LIVRO: “Os Amantes Tristes” /
“Los Amantes Tristes”,
de Eugenia Rico
Tradução | Marcelo Teixeira
Ed. Edições Parsifal, Maio de 2018
Quando liguei para a livraria e me
disseram que iriam receber nesse dia três exemplares de “Os
Amantes Tristes”, pedi para me reservarem um. Sensivelmente àquela
hora, Eugenia Rico apresentava publicamente o livro na Fundação
José Saramago e estaria em Ovar três dias mais tarde, para uma
muito aguardada sessão das “Conversas Úteis”. Antes de a
conhecer, queria saber algo sobre ela e a melhor forma de o descobrir
seria lendo-a. Foi o que fiz, mergulhando no romance mal cheguei a
casa. Duas horas mais tarde, tinha acabado de ler o livro. O facto de
serem pouco mais de cem páginas permite explicar algo, mas é na sua
escrita ágil, na enorme envolvência criada em torno de três
personagens tão singulares e na carga poética que se derrama de
cada linha, que reside a verdadeira causa de tamanha sofreguidão. De
tal forma que voltei a lê-lo no dia seguinte, completando a leitura
com a tomada de algumas notas que me servem, agora, de base a uma breve análise crítica deste livro tão belo.
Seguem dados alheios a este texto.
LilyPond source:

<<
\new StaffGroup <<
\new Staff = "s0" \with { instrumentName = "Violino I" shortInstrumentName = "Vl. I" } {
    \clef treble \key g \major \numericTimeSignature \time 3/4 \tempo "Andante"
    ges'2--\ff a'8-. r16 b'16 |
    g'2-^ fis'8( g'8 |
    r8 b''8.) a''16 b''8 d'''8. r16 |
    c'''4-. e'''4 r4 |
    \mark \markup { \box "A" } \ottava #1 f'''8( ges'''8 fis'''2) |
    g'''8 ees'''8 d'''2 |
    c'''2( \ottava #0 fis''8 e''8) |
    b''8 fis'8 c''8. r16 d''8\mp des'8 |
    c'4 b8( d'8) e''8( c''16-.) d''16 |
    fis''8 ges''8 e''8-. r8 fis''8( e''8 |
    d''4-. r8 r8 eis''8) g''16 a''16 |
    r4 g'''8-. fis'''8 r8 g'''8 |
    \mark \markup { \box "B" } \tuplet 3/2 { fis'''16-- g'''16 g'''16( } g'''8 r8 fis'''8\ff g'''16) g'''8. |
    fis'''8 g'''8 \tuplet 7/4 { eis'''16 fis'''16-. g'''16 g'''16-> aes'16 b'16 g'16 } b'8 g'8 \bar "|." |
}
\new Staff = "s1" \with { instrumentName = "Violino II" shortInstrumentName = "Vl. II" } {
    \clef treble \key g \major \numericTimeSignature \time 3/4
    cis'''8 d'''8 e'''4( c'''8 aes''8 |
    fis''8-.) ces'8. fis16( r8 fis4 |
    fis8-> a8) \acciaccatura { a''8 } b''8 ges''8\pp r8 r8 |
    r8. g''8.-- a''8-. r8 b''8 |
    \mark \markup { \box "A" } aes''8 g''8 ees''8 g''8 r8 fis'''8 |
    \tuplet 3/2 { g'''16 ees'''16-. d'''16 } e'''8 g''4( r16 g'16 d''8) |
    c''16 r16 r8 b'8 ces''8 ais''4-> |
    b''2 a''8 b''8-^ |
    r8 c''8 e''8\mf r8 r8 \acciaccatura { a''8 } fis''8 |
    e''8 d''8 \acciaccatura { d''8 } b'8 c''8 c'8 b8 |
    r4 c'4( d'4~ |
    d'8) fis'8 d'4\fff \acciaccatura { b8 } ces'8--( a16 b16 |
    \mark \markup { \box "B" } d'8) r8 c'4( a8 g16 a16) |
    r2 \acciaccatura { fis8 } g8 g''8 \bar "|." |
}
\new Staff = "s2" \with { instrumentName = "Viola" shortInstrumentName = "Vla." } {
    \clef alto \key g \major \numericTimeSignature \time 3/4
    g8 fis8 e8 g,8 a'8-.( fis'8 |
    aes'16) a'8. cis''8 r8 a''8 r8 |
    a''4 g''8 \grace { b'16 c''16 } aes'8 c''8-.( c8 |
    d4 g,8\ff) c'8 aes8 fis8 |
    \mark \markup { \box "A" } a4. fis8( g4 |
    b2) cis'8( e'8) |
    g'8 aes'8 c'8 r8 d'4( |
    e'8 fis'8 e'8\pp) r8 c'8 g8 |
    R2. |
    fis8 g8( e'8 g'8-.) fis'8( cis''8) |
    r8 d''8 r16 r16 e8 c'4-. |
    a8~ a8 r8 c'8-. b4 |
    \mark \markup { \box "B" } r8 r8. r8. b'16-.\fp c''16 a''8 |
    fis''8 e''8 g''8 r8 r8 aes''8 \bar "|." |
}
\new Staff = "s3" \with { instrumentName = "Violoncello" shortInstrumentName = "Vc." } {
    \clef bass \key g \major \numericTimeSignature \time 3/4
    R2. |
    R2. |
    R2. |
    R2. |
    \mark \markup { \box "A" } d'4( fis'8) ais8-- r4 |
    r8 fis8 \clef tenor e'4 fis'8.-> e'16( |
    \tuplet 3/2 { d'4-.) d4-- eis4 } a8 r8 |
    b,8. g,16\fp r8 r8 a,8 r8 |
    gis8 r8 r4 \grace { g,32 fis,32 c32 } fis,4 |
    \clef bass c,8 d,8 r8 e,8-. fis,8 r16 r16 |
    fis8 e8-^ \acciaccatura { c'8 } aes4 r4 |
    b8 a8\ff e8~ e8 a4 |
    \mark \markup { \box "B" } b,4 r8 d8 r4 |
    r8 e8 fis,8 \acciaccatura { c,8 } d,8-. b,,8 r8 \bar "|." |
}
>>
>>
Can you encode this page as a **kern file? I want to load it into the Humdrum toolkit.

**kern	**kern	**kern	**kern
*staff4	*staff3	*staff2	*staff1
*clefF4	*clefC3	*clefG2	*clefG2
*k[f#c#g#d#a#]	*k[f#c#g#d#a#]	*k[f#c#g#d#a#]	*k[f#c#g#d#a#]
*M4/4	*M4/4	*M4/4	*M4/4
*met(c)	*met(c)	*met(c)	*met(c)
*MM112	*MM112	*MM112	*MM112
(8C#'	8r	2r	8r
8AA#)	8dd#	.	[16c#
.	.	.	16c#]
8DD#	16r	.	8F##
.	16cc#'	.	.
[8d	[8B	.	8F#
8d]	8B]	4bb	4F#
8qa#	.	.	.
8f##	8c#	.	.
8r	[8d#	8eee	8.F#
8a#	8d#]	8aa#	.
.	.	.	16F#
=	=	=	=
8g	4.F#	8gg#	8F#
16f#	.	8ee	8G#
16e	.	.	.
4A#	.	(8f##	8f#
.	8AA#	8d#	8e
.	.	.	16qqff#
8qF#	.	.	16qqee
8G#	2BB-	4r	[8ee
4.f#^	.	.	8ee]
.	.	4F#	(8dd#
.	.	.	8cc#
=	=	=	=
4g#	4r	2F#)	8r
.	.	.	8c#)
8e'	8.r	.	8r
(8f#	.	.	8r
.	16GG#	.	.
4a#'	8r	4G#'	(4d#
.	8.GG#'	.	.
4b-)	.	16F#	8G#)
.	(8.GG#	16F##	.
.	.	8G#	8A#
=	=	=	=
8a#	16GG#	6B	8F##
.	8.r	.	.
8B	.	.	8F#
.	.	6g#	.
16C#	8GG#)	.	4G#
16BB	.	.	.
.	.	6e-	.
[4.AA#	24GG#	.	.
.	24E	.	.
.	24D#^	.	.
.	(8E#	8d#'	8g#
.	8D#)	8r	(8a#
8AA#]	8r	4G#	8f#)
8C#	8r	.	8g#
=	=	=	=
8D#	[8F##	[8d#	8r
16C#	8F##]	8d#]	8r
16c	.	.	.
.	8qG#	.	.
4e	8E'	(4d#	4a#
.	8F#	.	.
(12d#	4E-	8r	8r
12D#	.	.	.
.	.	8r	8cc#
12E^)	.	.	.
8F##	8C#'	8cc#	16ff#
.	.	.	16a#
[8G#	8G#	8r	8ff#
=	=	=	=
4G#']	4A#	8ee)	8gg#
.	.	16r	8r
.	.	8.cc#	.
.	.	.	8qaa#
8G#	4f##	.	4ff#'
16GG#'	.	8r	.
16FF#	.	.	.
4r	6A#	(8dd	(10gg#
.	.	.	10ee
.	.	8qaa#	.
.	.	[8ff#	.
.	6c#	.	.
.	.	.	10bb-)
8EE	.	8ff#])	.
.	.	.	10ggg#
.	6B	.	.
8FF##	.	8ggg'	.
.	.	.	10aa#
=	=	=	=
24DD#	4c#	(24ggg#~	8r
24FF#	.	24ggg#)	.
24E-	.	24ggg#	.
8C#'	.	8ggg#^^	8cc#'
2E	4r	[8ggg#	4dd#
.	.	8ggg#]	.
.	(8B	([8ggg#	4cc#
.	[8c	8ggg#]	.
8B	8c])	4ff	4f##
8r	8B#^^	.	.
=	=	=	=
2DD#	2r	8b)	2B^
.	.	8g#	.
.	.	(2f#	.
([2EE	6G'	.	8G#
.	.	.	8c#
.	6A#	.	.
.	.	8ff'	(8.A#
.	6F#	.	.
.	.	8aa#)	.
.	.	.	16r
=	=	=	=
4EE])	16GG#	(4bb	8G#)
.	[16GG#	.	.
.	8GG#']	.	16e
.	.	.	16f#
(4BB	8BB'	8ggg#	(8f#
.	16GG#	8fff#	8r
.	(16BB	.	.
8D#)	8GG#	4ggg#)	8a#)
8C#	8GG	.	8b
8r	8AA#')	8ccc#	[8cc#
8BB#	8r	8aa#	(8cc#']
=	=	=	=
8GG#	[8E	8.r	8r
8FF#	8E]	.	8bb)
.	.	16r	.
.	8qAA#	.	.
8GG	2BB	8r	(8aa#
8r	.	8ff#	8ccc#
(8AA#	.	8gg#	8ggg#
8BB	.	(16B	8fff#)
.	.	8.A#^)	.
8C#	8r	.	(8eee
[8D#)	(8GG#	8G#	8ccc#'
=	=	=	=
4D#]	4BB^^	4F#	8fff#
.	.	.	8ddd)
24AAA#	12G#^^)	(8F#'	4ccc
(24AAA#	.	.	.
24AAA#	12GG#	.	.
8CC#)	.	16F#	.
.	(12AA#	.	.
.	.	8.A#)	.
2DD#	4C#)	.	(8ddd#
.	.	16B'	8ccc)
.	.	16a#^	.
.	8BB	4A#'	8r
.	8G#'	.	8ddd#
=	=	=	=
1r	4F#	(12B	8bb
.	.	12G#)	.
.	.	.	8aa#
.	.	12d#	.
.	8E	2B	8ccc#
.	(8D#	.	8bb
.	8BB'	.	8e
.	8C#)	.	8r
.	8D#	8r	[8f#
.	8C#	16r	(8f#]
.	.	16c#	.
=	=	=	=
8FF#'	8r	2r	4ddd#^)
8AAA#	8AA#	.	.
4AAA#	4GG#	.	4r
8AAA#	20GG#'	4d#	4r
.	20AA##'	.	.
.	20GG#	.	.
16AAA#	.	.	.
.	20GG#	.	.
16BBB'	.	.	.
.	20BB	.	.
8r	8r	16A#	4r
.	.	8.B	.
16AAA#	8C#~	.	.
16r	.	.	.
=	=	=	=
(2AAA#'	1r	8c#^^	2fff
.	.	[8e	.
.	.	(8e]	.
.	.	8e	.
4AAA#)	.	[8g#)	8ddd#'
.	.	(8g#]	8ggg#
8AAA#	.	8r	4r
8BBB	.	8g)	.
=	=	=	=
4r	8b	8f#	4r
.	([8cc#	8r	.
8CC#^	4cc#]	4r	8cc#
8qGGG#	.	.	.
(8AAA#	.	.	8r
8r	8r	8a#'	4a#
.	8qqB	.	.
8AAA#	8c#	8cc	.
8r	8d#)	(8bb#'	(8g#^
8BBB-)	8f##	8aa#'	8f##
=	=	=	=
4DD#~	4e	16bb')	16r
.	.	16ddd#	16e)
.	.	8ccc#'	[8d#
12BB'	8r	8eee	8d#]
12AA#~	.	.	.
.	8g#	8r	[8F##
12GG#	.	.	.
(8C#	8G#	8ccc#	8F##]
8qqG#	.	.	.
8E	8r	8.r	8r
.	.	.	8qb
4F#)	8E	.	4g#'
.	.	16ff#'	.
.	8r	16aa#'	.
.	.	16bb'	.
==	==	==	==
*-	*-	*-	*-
“Os Amantes Tristes” é uma
história sobre a amizade e o amor, uma história de emoções à
flor da pele, na qual a poesia se solta de cada página, directa ao
coração do leitor. “Os gregos acreditavam que a amizade é mais
sublime do que o amor, porque apenas existia entre os homens,
enquanto o amor também pode acontecer com as mulheres, esses seres
inferiores destinados a parir”, pode ler-se a páginas tantas. Em
que medida é isto verdade, onde reside a verdade de cada leitor, iremos descobrindo ao longo do livro. Mas
esta é – acabaremos por percebê-lo - uma das frases que Eugenia Rico
elege como suporte do romance, convidando o leitor a ler para além
do que está escrito. Pode ser um livro triste – tal como o próprio
título permite intuir –, de tons baços, escuros e frios,
onde quase sempre é Inverno (e, mesmo quando o não é, chove), mas
sempre acabaremos por aquecer a alma num abraço ou num olhar, por
sentirmos um aconchego num simples aperto de mão ou numa frase
breve.
Vale a pena referir também que este é
um livro que entrega ao leitor a medida do tempo, no sentido em que a
distinção entre a manhã e a tarde, o dia e a noite, um mês e o
mês seguinte, nunca é rígida. Na forma como escreve, Eugenia Rico
viola o tempo propositada e reiteradamente. Podemos ver que, entre o
Inverno e o princípio de Março, vai “quase um ano”, como se o
tempo de cada um fosse diferente (e não o é, realmente?). Se falo
nesta questão do tempo é porque me parece importante vincar a ideia
que a escrita de “Os Amantes Tristes” é muito cinematográfica,
tanto dum ponto de vista visual como formalmente, os espaços entre
as cenas (os tempos!) deixados em branco, pedindo ao espectador /
leitor que seja ele a fazer o “trabalho de casa”. E há depois essa
imagem que abre o livro, um telefone que toca, um pedido de
auxílio do outro lado da linha, uma vida que se apresta a mudar a
partir daquele instante. No final regressaremos ao ponto de partida, o
pedido de auxílio sempre latente, nesta circularidade se percebendo
a carga cinematográfica que o livro contém.
Finalmente, gostaria de vincar a ideia que este é
também um livro de denúncia, um manifesto social que faz o
contraponto entre ricos e pobres, os que detêm o poder e os que são
alvo de todas as arbitrariedades. “Talvez o pior não aconteça e
este planeta continue a girar em condições razoáveis. Os pobres
morrerão de fome e os ricos clonar-se-ão a si próprios. Desta
forma, espera-nos um futuro ideal, sem pobreza ou fealdade. Um mundo
em que restem apenas os bonitos e os ricos. Mas então alguém terá
de servir-lhes café e terão de reinventar os pobres. Os robôs
nunca poderão substituí-los, porque não dá o mesmo gozo lixar uma
máquina que lixar um semelhante. A máquina não sofre. O outro, que
é como tu, que poderias ser tu, é o que dá a medida do teu poder e
da tua importância.” Extracto duma carta dum homem internado
compulsivamente num hospital psiquiátrico, este breve texto é o
exemplo acabado do quanto Eugenia Rico coloca nas mãos do leitor em
termos de decisão. Quem serão os loucos e por onde andarão, parece perguntar.